Holmes and Sherman (1982) on Ground Squirrels
KeywordsGenetic Relatedness Ground Squirrel Inclusive Fitness Unrelated Female Arctic Ground Squirrel
Phenotype matching refers to the ability to detect genetic relatedness based on phenotypic cues of the self or close kin.
In laboratory studies it was found that Belding’s ground squirrels (Spermophilus beldingi) are able to recognize kin with which they did not share natal burrows. Related female individuals, even if they were unfamiliar to each other, were less agonistic than unrelated individuals. Field studies also showed that littermate full-sisters treat each other differently than maternal half-sisters. This suggests that both rearing environment and relatedness have crucial contribution to nepotistic behavior in ground squirrels. Similar results with other rodent species imply that learning and recognition of cues of probable genetic relatedness, known as phenotype matching, might be a mechanism which influences social interactions.
Mechanisms of Kin Recognition
First, spatial cues (i.e., co-residence) can inform individuals about relatedness.
Second, early association is a somewhat better heuristic for the estimation of kinship. For species which disperse after the juvenile period and, therefore, may easily find themselves in the proximity of nonrelated conspecifics, co-residence is an uncertain cue of genetic closeness.
Third, as a theoretical possibility, it has been proposed that recognition alleles could serve the recognition of related individuals. This allele should be expressed phenotypically, recognized by others and it is expected to increase the likelihood of preferential treatment of the individuals with that cue.
Fourth, if there is a correlation between the similarity of phenotypic traits and the amount of shared genes, phenotype matching can provide individuals with the necessary information about relatedness. During the juvenile period they can learn either the cues (e.g., odors) of their littermates and other co-residing conspecifics (other-referent phenotype matching), or that of their own (self-referent phenotype matching), and later use these as a recognition template to assess genetic relatedness to unfamiliar individuals.
Ground Squirrels as Model Animals
Holmes and Sherman (1982) used Belding’s ground squirrels (Spermophilus beldingi) and Arctic ground squirrels (S. parryii) as model animals to test whether phenotype matching is used for kin recognition in these species. They cross-fostered preweaned pups in a laboratory environment and tested the behavior of related and familiar individuals and related and unfamiliar individuals in pairs. It turned out that ground squirrels which were reared together treat each other as siblings, that is, they are not more agonistic than sibling pairs. Besides, female siblings reared apart showed less aggressiveness than unrelated female pairs. Field observations of Belding’s ground squirrels revealed also females’ ability to discriminate between full-sisters and maternal half-sisters, despite they shared the natal burrow with both sibling types. They are more cooperative and less agonistic with full-sisters than with half-sisters – an impressive demonstration of the inclusive fitness theory. Hence, it was suggested, shared environment shape prosocial behavior and so does genetic relatedness.

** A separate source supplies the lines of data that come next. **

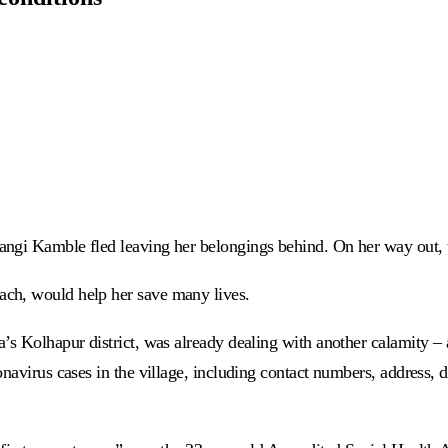
angi Kamble fled leaving her belongings behind. On her way out,
ach, would help her save many lives.
’s Kolhapur district, was already dealing with another calamity – a
navirus cases in the village, including contact numbers, address, de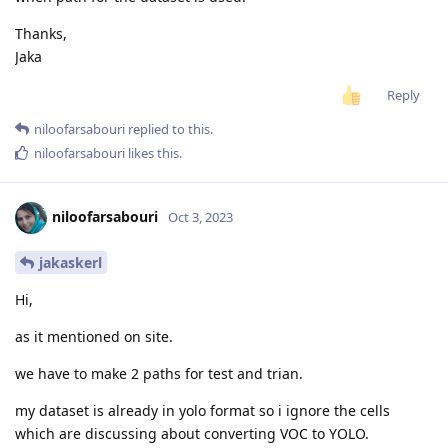
Thanks,
Jaka
Reply
niloofarsabouri
replied to this.
niloofarsabouri
likes this
.
niloofarsabouri
Oct 3, 2023
jakaskerl
Hi,
as it mentioned on site.
we have to make 2 paths for test and trian.
my dataset is already in yolo format so i ignore the cells
which are discussing about converting VOC to YOLO.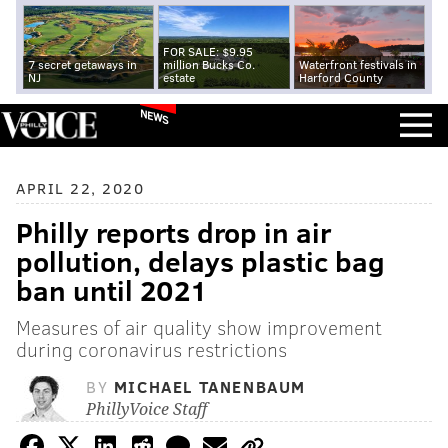
FOR SALE: $9.95
7 secret getaways in
million Bucks Co.
Waterfront festivals in
NJ
estate
Harford County
NEWS
APRIL 22, 2020
Philly reports drop in air
pollution, delays plastic bag
ban until 2021
Measures of air quality show improvement
during coronavirus restrictions
BY
MICHAEL TANENBAUM
PhillyVoice Staff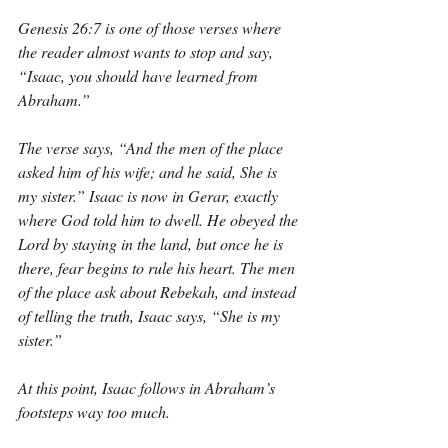
Genesis 26:7 is one of those verses where 
the reader almost wants to stop and say, 
“Isaac, you should have learned from 
Abraham.”
The verse says, “And the men of the place 
asked him of his wife; and he said, She is 
my sister.” Isaac is now in Gerar, exactly 
where God told him to dwell. He obeyed the 
Lord by staying in the land, but once he is 
there, fear begins to rule his heart. The men 
of the place ask about Rebekah, and instead 
of telling the truth, Isaac says, “She is my 
sister.”
At this point, Isaac follows in Abraham’s 
footsteps way too much.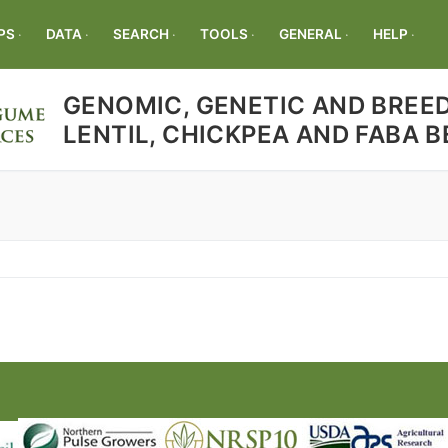
PS
DATA
SEARCH
TOOLS
GENERAL
HELP
GENOMIC, GENETIC AND BREED
LENTIL, CHICKPEA AND FABA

In subsequent experiments, the role of phenotype matching in kin recognition was studied further. It was shown that females of S. beldingi treat paternal half-sisters differently than unrelated females (Holmes 1986a). In this case, as these siblings were reared apart, familiarity could not contribute to the biased behavior. When female ground squirrels were cross-fostered and reared in a mixed group of related and unrelated littermates, paired arena tests confirmed that both shared natal environment and relatedness affects the frequency of agonistic acts (Holmes 1986b). On the one hand, when females encountered unrelated females, the level of aggression was modest. Note that due to cross-fostering they were mutually the sisters of each other’s littermates. This shows that exposure to a certain phenotype in the natal burrow is used later as a template to which other individuals are compared (Holmes 1984). In this case, information about phenotypic cues of nonrelated littermates is used to recognize kin of that littermates (other-referent phenotype matching). On the other hand, unfamiliar sisters are recognized and preferred as well, even in case the pup does not share its natal environment with any relatives, preventing the use of phenotypic cues other than her own (self-referent phenotype matching).
The ability to recognize kin, and to prefer them over conspecifics who are genetically not related, has been observed in many taxa, including insects and mammals. It has been suggested that this bias was selected for during evolution and might be best explained by the theory of inclusive fitness. Several mechanisms have been put forward to account for kin recognition, most notably phenotype matching. In their influential paper, Holmes and Sherman (1982) provided evidence that ground squirrel pups (Spermophilus sp.) learn phenotypic cues of both their littermates and their own, to which unfamiliar individuals are compared at later encounters. Though theoretically both sexes might use this ability the discriminate between conspecifics with different degrees of relatedness, biased behavior is limited to female–female interactions. This suggests that kin-recognition is used in these rodent species as a means of nepotism, rather than that of optimal mate choice.